In a cohort of 300 minimally symptomatic patients at intervention with either surgical or transcatheter closure, long-term follow-up (median 10 years) shows maintained functional class, but continued arrhythmia risk associated with age at procedure and pre-existing arrhythmia. When controlling for these variables, there was a trend toward more arrhythmia in the surgical cohort. However, embolic events were more common in the transcatheter cohort.[11]
See Surgical Care.
Pulmonary hypertension
Pulmonary hypertension (mean pulmonary artery pressure >20 mm Hg or systolic pulmonary artery pressure >50 mm Hg) occurs in 15-20% of patients with ASD. This condition is unusual in young patients, but it is observed in 50% of patients older than 40 years.
In Eisenmenger syndrome—a late and rare complication of isolated secundum ASD that occurs in 5-15% of patients—extreme pulmonary obstruction may result in a reversal of the shunt of blood to a right-to-left flow. Desaturated blood entering the systemic circulation results in systemic hypoxemia and cyanosis.
Right-sided heart failure
Heart failure is due to the cardiac volume overload experienced on the right side of the heart because of left-to-right shunting. In patients of all ages, substantial relief of such a complication is generally observed after the defect is closed.
Atrial fibrillation or atrial flutter
Atrial fibrillation and atrial flutter are uncommon in young patients, although they are reported in as many as 50-60% of patients older than 40 years. Therefore, these arrhythmias occur most frequently with age, and they may become a major cause of morbidity and mortality.
The use of anticoagulants is indicated in patients with atrial fibrillation because of the high risk of stroke. Although atrial fibrillation may be present in patients before surgery, surgery may also cause it.
Stroke
Regardless of their surgical status, 5-10% of patients have thromboembolic events (including stroke and transient ischemic attacks) on long-term follow-up.
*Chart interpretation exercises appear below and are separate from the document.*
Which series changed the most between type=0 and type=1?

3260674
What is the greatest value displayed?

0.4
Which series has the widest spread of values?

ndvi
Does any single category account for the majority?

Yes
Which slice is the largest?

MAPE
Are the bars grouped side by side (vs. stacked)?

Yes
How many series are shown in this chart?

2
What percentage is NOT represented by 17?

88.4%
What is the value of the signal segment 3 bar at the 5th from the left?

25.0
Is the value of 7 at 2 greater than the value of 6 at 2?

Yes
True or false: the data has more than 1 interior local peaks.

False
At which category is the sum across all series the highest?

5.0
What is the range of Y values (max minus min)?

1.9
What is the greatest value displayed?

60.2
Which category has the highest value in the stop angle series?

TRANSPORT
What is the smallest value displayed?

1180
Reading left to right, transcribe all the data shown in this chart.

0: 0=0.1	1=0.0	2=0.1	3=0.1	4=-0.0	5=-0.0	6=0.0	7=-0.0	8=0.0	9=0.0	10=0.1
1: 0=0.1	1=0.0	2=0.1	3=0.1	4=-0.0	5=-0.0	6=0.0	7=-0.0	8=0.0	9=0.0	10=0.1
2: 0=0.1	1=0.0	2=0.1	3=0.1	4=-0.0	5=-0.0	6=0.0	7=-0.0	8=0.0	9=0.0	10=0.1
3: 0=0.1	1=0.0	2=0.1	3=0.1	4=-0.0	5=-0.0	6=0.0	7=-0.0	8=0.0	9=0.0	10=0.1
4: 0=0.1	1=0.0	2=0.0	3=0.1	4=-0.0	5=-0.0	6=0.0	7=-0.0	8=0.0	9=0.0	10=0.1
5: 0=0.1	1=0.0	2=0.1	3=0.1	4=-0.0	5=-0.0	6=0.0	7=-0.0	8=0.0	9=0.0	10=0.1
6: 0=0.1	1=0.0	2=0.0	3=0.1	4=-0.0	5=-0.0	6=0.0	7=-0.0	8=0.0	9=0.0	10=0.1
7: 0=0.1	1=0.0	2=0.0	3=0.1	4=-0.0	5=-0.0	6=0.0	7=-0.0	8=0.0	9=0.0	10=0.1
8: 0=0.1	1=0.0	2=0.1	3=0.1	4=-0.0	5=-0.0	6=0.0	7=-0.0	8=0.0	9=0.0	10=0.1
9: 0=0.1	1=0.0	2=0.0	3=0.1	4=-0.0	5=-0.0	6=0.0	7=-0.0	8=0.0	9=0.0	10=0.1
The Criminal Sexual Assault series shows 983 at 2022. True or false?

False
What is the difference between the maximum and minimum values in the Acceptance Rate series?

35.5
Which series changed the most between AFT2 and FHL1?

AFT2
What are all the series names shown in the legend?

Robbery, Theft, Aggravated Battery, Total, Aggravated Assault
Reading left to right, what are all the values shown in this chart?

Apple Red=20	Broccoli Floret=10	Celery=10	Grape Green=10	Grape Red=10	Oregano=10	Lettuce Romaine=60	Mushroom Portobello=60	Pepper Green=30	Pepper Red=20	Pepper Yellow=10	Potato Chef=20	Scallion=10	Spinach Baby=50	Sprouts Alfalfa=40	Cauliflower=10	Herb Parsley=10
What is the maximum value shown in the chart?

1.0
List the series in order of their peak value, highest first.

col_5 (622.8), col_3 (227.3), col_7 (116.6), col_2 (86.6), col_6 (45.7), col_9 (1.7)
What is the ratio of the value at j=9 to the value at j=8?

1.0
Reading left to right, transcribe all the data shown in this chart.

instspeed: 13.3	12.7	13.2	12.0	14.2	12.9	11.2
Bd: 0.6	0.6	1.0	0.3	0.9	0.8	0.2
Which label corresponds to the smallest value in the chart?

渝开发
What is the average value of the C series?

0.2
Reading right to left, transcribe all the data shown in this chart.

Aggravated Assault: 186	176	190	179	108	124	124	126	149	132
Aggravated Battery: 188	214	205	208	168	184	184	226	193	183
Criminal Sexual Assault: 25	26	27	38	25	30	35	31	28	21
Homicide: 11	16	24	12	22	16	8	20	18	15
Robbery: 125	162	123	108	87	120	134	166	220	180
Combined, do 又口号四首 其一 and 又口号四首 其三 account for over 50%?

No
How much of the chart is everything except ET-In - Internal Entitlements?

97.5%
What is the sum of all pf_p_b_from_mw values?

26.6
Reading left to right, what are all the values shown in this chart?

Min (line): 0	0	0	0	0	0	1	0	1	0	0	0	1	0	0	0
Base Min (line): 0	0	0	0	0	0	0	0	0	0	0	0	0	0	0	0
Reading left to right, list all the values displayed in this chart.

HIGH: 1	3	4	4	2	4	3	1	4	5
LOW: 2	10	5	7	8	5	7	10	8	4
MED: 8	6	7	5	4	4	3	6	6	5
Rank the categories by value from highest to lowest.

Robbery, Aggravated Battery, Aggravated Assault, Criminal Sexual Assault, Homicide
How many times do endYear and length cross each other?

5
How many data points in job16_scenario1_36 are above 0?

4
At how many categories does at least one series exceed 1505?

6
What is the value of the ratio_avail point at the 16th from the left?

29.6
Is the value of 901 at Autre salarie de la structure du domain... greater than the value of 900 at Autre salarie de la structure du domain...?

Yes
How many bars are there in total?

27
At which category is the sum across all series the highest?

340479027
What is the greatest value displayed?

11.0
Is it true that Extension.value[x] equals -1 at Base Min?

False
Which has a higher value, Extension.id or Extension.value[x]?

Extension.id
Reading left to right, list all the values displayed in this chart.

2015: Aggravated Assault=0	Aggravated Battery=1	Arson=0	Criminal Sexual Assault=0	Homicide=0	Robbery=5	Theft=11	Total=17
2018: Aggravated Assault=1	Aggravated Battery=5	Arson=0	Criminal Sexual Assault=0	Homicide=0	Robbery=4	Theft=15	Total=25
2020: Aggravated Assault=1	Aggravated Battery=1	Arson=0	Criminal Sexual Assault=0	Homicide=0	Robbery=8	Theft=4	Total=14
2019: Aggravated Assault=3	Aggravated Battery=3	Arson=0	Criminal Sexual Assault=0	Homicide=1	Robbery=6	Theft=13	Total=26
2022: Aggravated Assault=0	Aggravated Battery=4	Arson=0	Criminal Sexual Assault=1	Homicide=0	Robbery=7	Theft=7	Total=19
Even with small defects, paradoxical emboli may occur. Therefore, the presence of an ASD should be considered in any patient with a cerebral or other systemic embolus in whom no left-sided source is demonstrable.
With increased experience over the years, transcatheter closure of suitable secundum atrial septal defects (ASDs) has now become preferable to surgical repair. Limitations currently include size and location of the defect.
Perhaps the most innovative approach to surgical closure in many years was recently accomplished in the form of robotically assisted closure of ASD. Current technology allows for excellent visualization and magnification of internal anatomy, and the ability to perform surgery at a remote distance from the patient is now a reality. However, even with this amazing technology, today's devices will seem crude compared with future computer robots. Improved access and cardiopulmonary bypass technology will most likely make robotically assisted heart surgery a routine procedure in the near future.